### Problem set
1. Answer these questions about the passage below on silicon evaporation:
(a) Under zero field evaporation conditions, what kind of silicon ions form part of the stream reaching the substrate surface?
(b) In what forms does the majority of the silicon reach the surface?
(c) What does the positive field cause to accumulate at the surface?
2. In the passage below on silicon evaporation, rewrite the stretch from "At this time" through "at the surface.", replacing "amorphous" with "disordered".
3. Extend the passage below on silicon evaporation onward from its final sentence.
====== Text to read ======
At this time I have no provable reason for this improvement in electrical 
characteristics of the vaporised silicon, and I do not intend to be bound 
by the following hypothesis, which is given solely as a possible 
explanation of this unexpected effect. Under zero field evaporation 
conditions positively charged silicon ions form part of the stream of 
silicon reaching the substrate surface. They are not particularly mobile 
when they reach the substrate surface and tend to "stick" where they land, 
so that a completely random amorphous structure results, even though the 
majority of silicon reaching the surface is in the form of mobile neutral 
atoms and negative ions. The positive field tends to reject the positive 
silicon ions while causing an accumulation of electrons at the surface.
====== Dataset extract ======
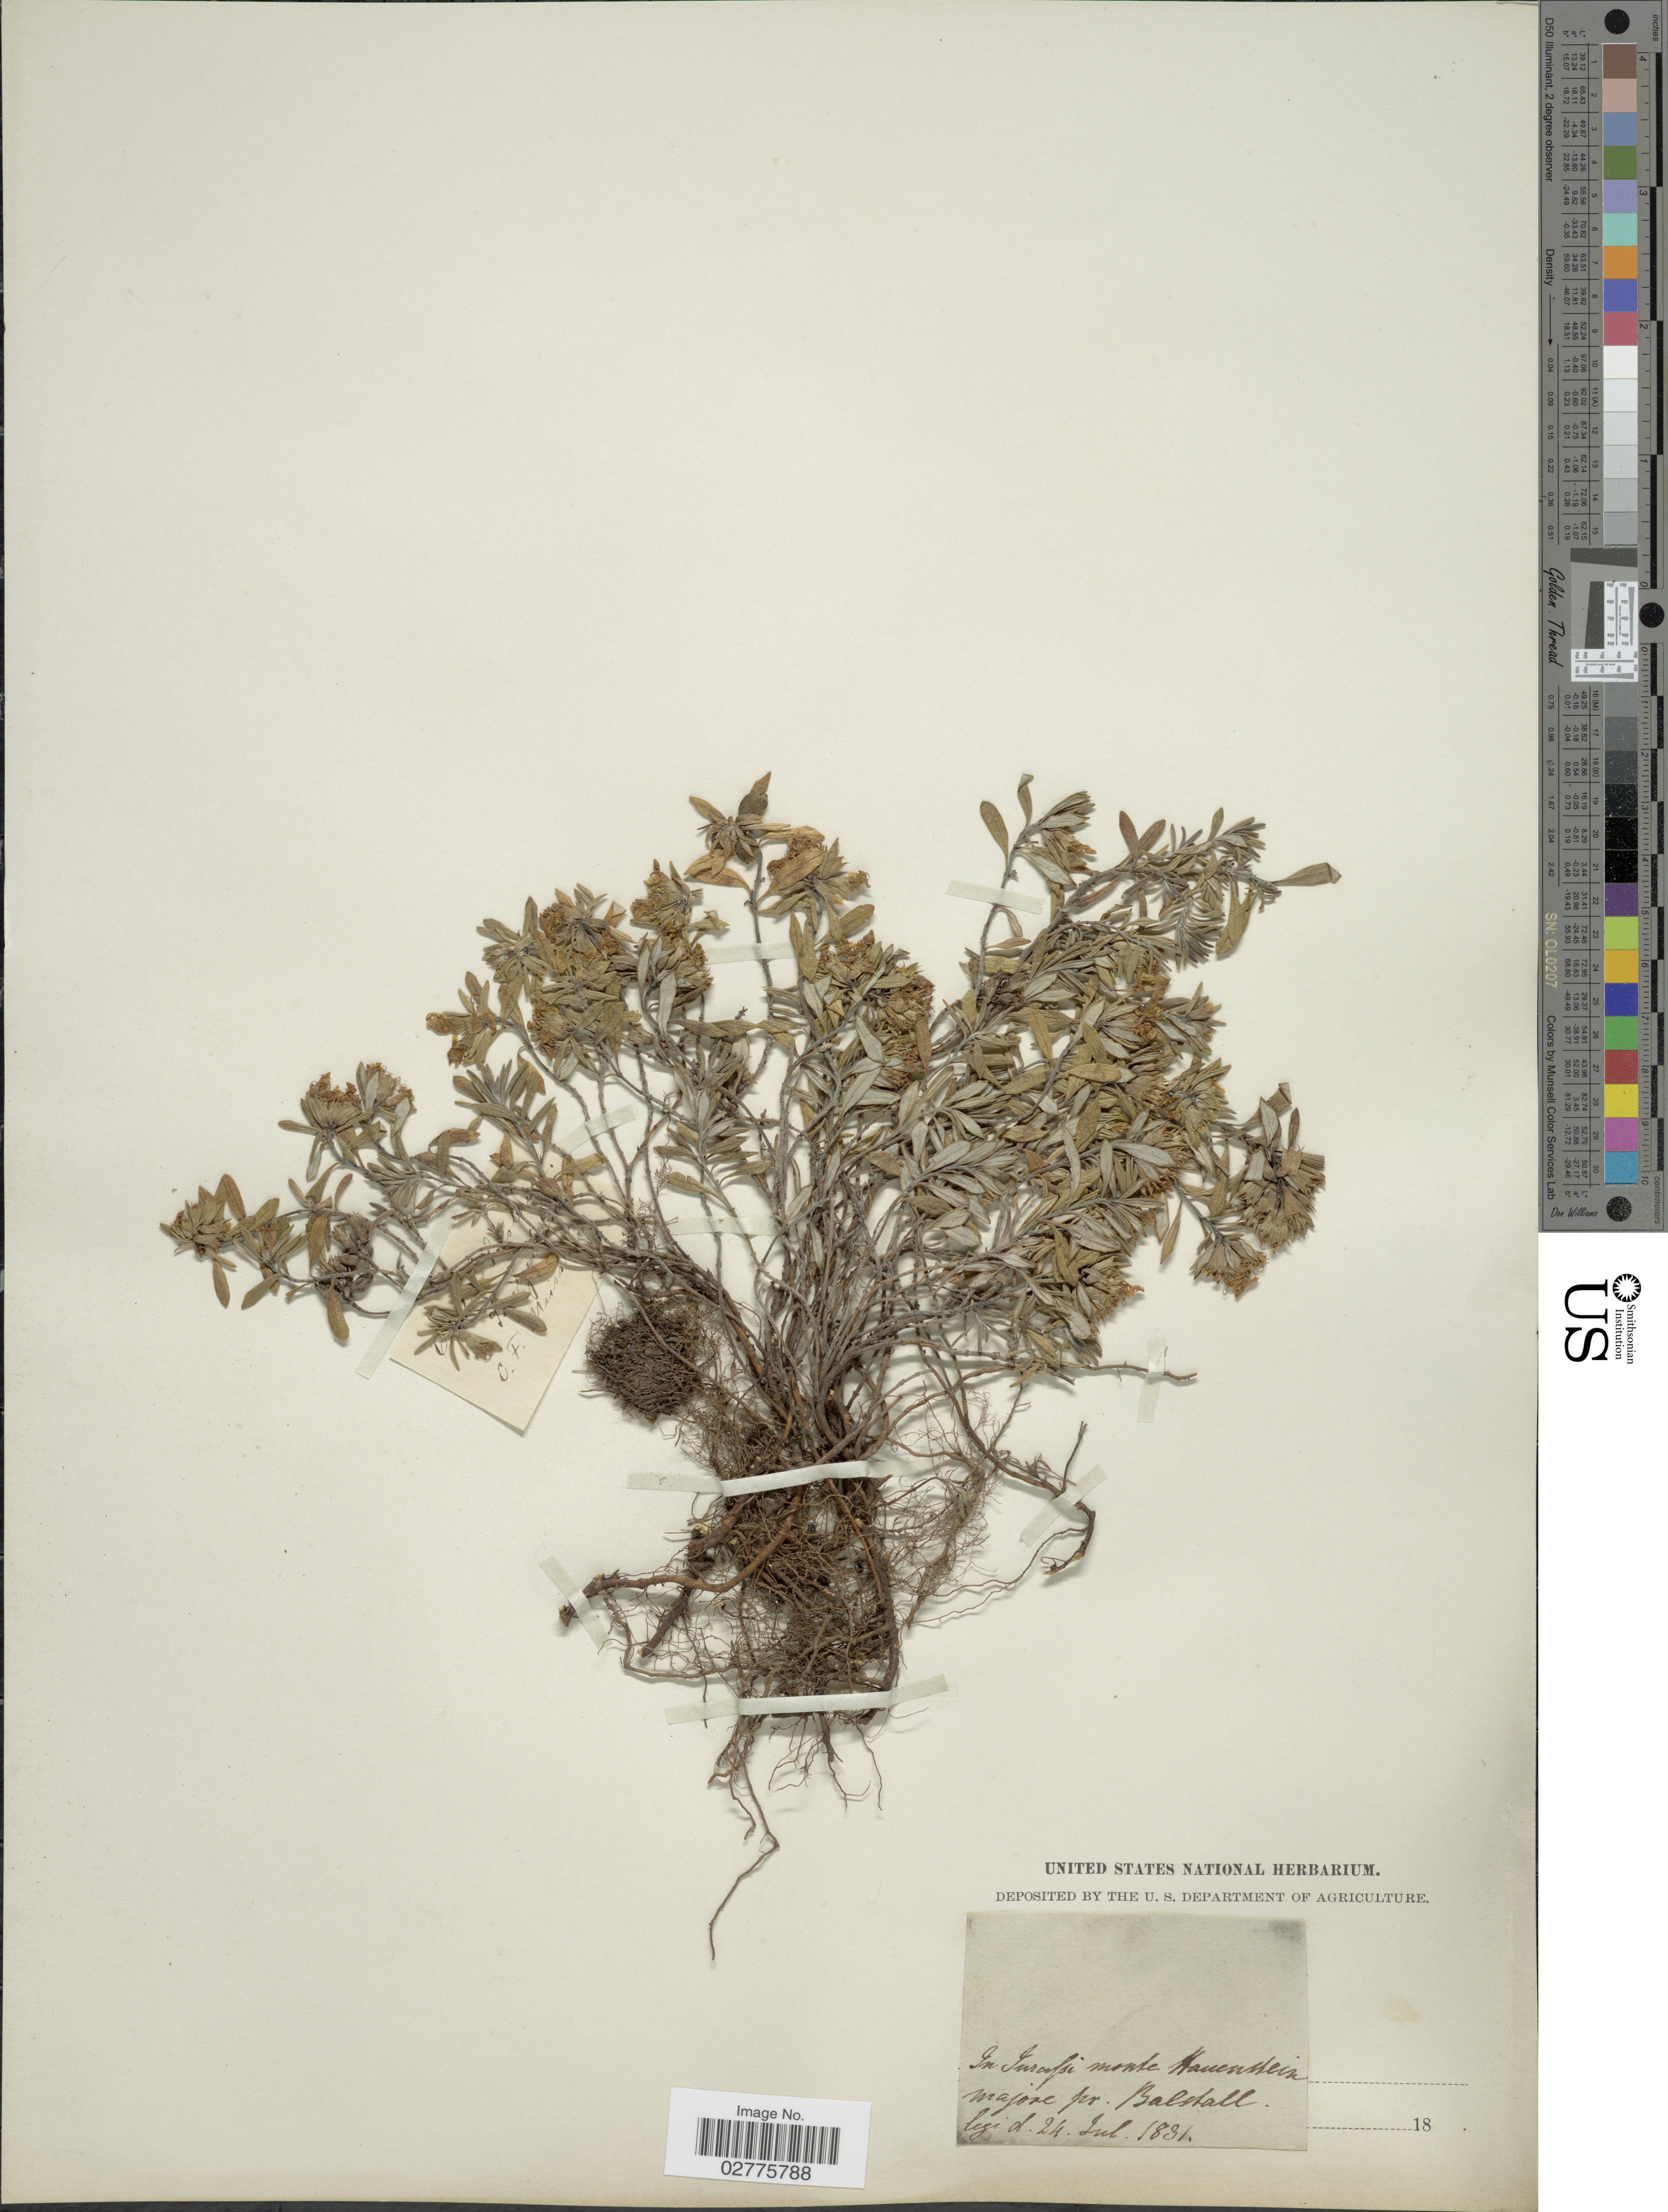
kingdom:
======
### Task results
1.
(a) Positively charged silicon ions.
(b) As mobile neutral atoms and negative ions.
(c) Electrons.

2.
At this time I have no provable reason for this improvement in electrical 
characteristics of the vaporised silicon, and I do not intend to be bound 
by the following hypothesis, which is given solely as a possible 
explanation of this unexpected effect. Under zero field evaporation 
conditions positively charged silicon ions form part of the stream of 
silicon reaching the substrate surface. They are not particularly mobile 
when they reach the substrate surface and tend to "stick" where they land, 
so that a completely random disordered structure results, even though the 
majority of silicon reaching the surface is in the form of mobile neutral 
atoms and negative ions. The positive field tends to reject the positive 
silicon ions while causing an accumulation of electrons at the surface.

3.
Neutral silicon atoms and negative ions that have a large surface mobility 
still reach the surface, any positive silicon ions "eager" for bonding 
which do reach the surface immediately bond with the available electrons 
and are electronically "neutral" silicon atoms on landing, so that they 
become much more mobile and are also able to migrate on the surface to 
bond with other neutral silicon atoms to form a more ordered structure 
than is normally obtained with evaporated amorphous material, having much 
of the superior electrical property of macro-crystalline silicon, while 
yet exhibiting superior absorption characteristics close to those of the 
amorphous form. It is believed significant for this hypothesis that 
heating of the substrate is found to improve the effect, since again 
increased mobility results from the increased temperature. The substrate 
temperature cannot be raised too far or the crystallisation will also 
proceed too far and the absorption coefficient adversely affected. The 
preferred maximum value for the substrate is therefore only 350.degree. 
C., more preferably 200.degree. C., even though the usual temperature for 
the production of the crystalline form is over 500.degree. C.